Hedwig Schmidt is not your average transsexual.

She, er, he never quite completed the operation that would have transformed him into her. There was a little bit left over, so to speak, which is where "Hedwig and the Angry Inch," a wild and wonderful "neo-glam, post-punk rock musical," gets its title.

We are talking identity crisis here, of both Hedwig, a self-styled "girlie boy," and of the American musical, stretched into a provocative evening of ditsy decadence, punctuated by a terrific rock score. Both survive the transformation.

What author and star John Cameron Mitchell has done is create something that defies easy categorizing, although its vibrant theatricality is not in doubt.

Mitchell's Teutonic title character -- an "internationally ignored" song stylist -- delivers what is essentially an 80-minute cabaret show in the faded ballroom of the real-life Hotel Riverview on the far west fringes of Greenwich Village. It's hilarious mock-confessional autobiography, chock-full of political and show business asides and a liberal dose of raunch.

Hedwig's story certainly is exotic. Born in what was then East Berlin, our hero -- then called Hansel -- finds fleeting happiness with an American serviceman who suggests marriage and then a sex-change operation, in that order. The operation doesn't quite succeed, but Hansel, now Hedwig, finds himself in a Kansas trailer park.

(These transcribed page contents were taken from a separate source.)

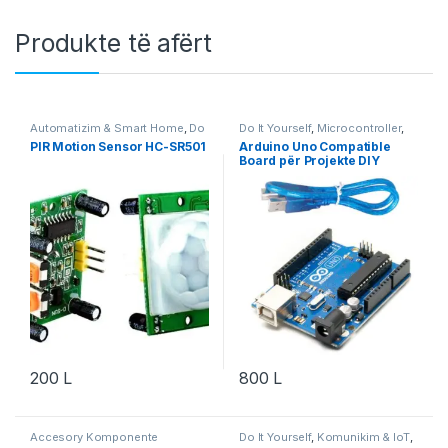
Produkte të afërt
Automatizim & Smart Home
,
Do
Do It Yourself
,
Microcontroller
,
It Yourself
,
Projekte & Starter Kit
,
Projekte & Starter Kit
,
Robotika
PIR Motion Sensor HC-SR501
Arduino Uno Compatible
Robotika
Board për Projekte DIY
200
L
800
L
Accesory Komponente
Do It Yourself
,
Komunikim & IoT
,
Elektronik
,
Aksesorë Robotika
,
Microcontroller
,
Projekte &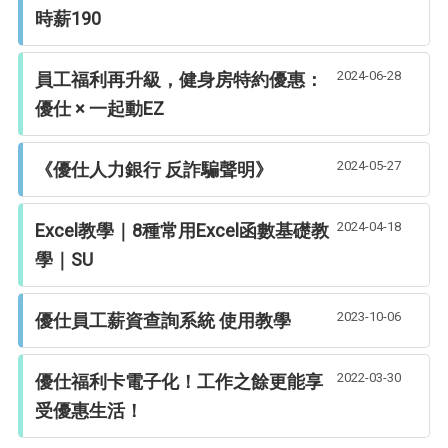
時薪190
2024-06-28
員工福利再升級，健身房特約優惠：
優仕 × 一起動EZ
2024-05-27
《優仕人力銀行 反詐騙聲明》
2024-04-18
Excel教學｜8種常用Excel函數基礎教
學｜SU
2023-10-06
優仕員工薪資查詢系統 使用教學
2022-03-30
優仕福利卡電子化！工作之餘更能享
受優惠生活！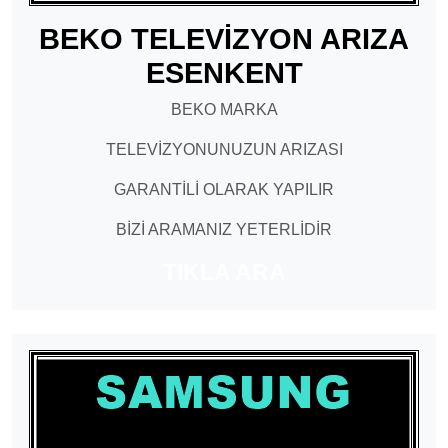
BEKO TELEVİZYON ARIZA
ESENKENT
BEKO MARKA
TELEVİZYONUNUZUN ARIZASI
GARANTİLİ OLARAK YAPILIR
BİZİ ARAMANIZ YETERLİDİR
TIKLA ARA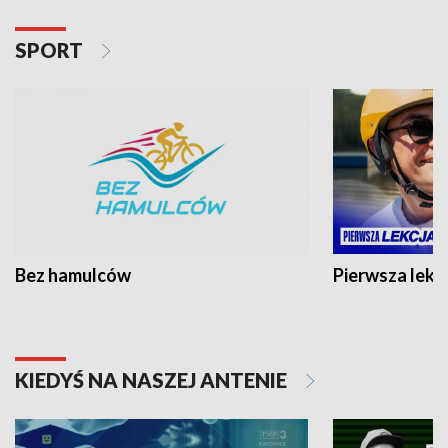
SPORT
Bez hamulców
Pierwsza lekc
KIEDYŚ NA NASZEJ ANTENIE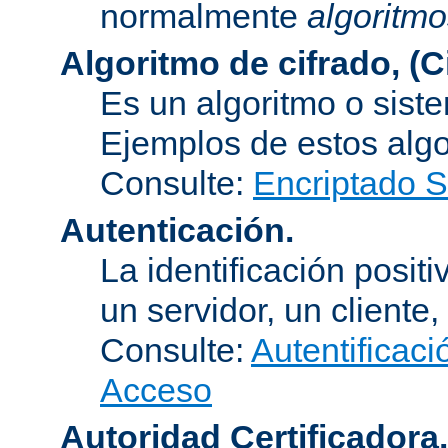
normalmente
algoritmo
Algoritmo de cifrado, (C
Es un algoritmo o sist
Ejemplos de estos alg
Consulte:
Encriptado 
Autenticación.
La identificación posit
un servidor, un cliente,
Consulte:
Autentificaci
Acceso
Autoridad Certificadora.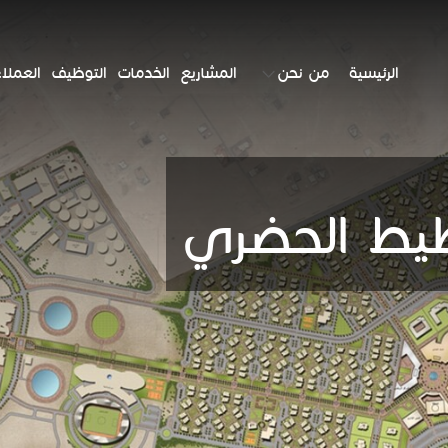
الرئيسية
من نحن
المشاريع
الخدمات
التوظيف
العملاء
طيط الحضري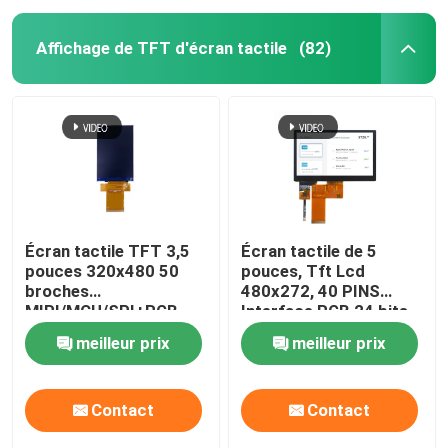
Affichage de TFT d'écran tactile
(82)
Écran tactile TFT 3,5
Écran tactile de 5
pouces 320x480 50
pouces, Tft Lcd
broches
480x272, 40 PINS
MIPI/MCU/SPI+RGB
Interface RGB 24 bits
350 CD/M2
meilleur prix
meilleur prix
Contact
Contact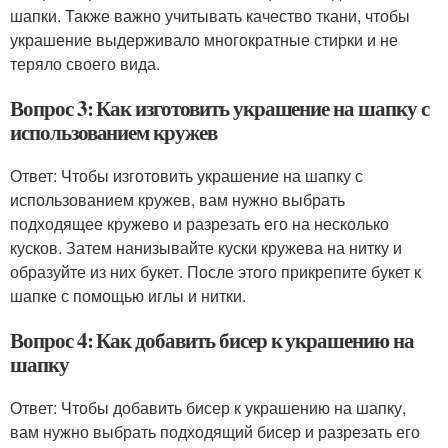
шапки. Также важно учитывать качество ткани, чтобы
украшение выдерживало многократные стирки и не
теряло своего вида.
Вопрос 3: Как изготовить украшение на шапку с
использованием кружев
Ответ: Чтобы изготовить украшение на шапку с
использованием кружев, вам нужно выбрать
подходящее кружево и разрезать его на несколько
кусков. Затем нанизывайте куски кружева на нитку и
образуйте из них букет. После этого прикрепите букет к
шапке с помощью иглы и нитки.
Вопрос 4: Как добавить бисер к украшению на
шапку
Ответ: Чтобы добавить бисер к украшению на шапку,
вам нужно выбрать подходящий бисер и разрезать его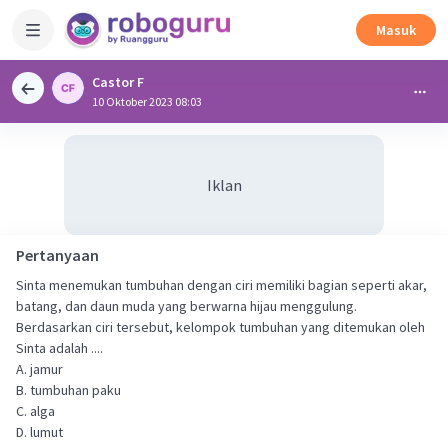
Masuk
Castor F
10 Oktober 2023 08:03
Iklan
Pertanyaan
Sinta menemukan tumbuhan dengan ciri memiliki bagian seperti akar,
batang, dan daun muda yang berwarna hijau menggulung.
Berdasarkan ciri tersebut, kelompok tumbuhan yang ditemukan oleh
Sinta adalah ....
A. jamur
B. tumbuhan paku
C. alga
D. lumut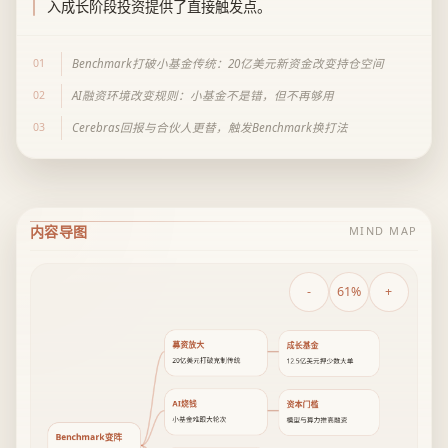
入成长阶段投资提供了直接触发点。
01
Benchmark打破小基金传统：20亿美元新资金改变持仓空间
02
AI融资环境改变规则：小基金不是错，但不再够用
03
Cerebras回报与合伙人更替，触发Benchmark换打法
内容导图
MIND MAP
-
61%
+
募资放大
成长基金
20亿美元打破克制传统
12.5亿美元押少数大单
AI烧钱
资本门槛
小基金难跟大轮次
模型与算力推高融资
Benchmark变阵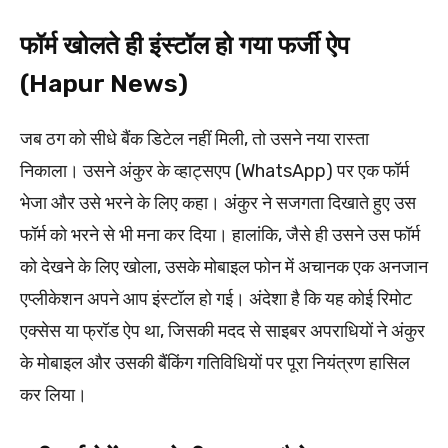
फॉर्म खोलते ही इंस्टॉल हो गया फर्जी ऐप
(Hapur News)
जब ठग को सीधे बैंक डिटेल नहीं मिली, तो उसने नया रास्ता
निकाला। उसने अंकुर के व्हाट्सएप (WhatsApp) पर एक फॉर्म
भेजा और उसे भरने के लिए कहा। अंकुर ने सजगता दिखाते हुए उस
फॉर्म को भरने से भी मना कर दिया। हालांकि, जैसे ही उसने उस फॉर्म
को देखने के लिए खोला, उसके मोबाइल फोन में अचानक एक अनजान
एप्लीकेशन अपने आप इंस्टॉल हो गई। अंदेशा है कि यह कोई रिमोट
एक्सेस या फ्रॉड ऐप था, जिसकी मदद से साइबर अपराधियों ने अंकुर
के मोबाइल और उसकी बैंकिंग गतिविधियों पर पूरा नियंत्रण हासिल
कर लिया।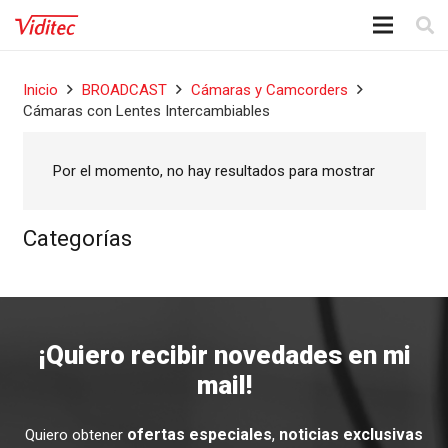
Inicio
BROADCAST
Cámaras y Camcorders
Cámaras con Lentes Intercambiables
Por el momento, no hay resultados para mostrar
Categorías
¡Quiero recibir novedades en mi
mail!
ofertas especiales
,
noticias exclusivas
Quiero obtener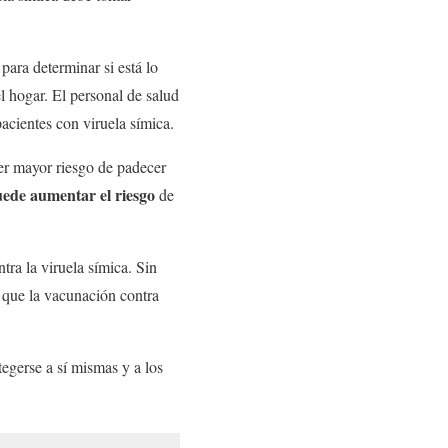
para determinar si está lo
l hogar. El personal de salud
acientes con viruela símica.
er mayor riesgo de padecer
ede aumentar el riesgo
de
tra la viruela símica. Sin
 que la vacunación contra
egerse a sí mismas y a los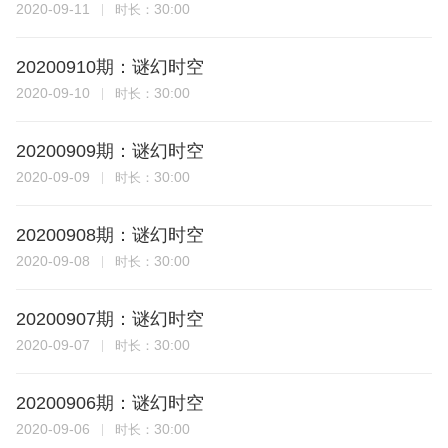
2020-09-11
30:00
时长：
20200910期：谜幻时空
2020-09-10
30:00
时长：
20200909期：谜幻时空
2020-09-09
30:00
时长：
20200908期：谜幻时空
2020-09-08
30:00
时长：
20200907期：谜幻时空
2020-09-07
30:00
时长：
20200906期：谜幻时空
2020-09-06
30:00
时长：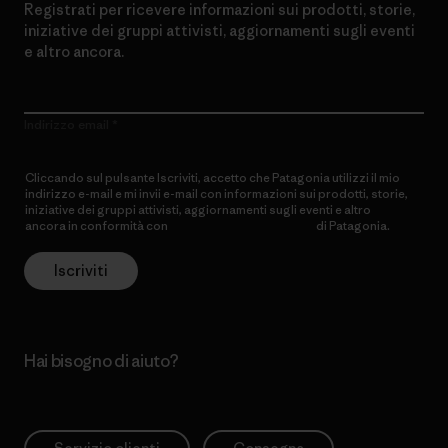
Registrati per ricevere informazioni sui prodotti, storie,
iniziative dei gruppi attivisti, aggiornamenti sugli eventi
e altro ancora.
Indirizzo email
Cliccando sul pulsante Iscriviti, accetto che Patagonia utilizzi il mio
indirizzo e-mail e mi invii e-mail con informazioni sui prodotti, storie,
iniziative dei gruppi attivisti, aggiornamenti sugli eventi e altro
ancora in conformità con
l’Informativa sulla privacy
di Patagonia.
Iscriviti
Hai bisogno di aiuto?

Hedwig finds relief with Tommy Gnosis, a young rocker on his way to superstardom. Tommy later abandons Hedwig, too; in fact, as "Hedwig and the Angry Inch" opens, he is performing just across the Hudson River at a major stadium concert in New Jersey's Meadowlands. Is Hedwig bitter? You bet, which leads to much lamenting, a lot of it hostile and a lot of it very, very funny.

Mitchell, looking like the offspring of Farrah Fawcett and Rum Tum Tugger from "Cats," handles the pulsating, heavy-duty score written by Stephen Trask, with surprising ease. He is a strong singer and an accomplished actor.

Hedwig is accompanied by a band called the Angry Inch, in reality a gritty rock troupe called Cheater, and a sexually ambiguous backup singer named Itzhak, portrayed by Miriam Shor.

Yet it is Mitchell who must carry the show -- and he does. The dynamic performer turns "Hedwig and the Angry Inch" into a tough-talking and hard-driving tour de force.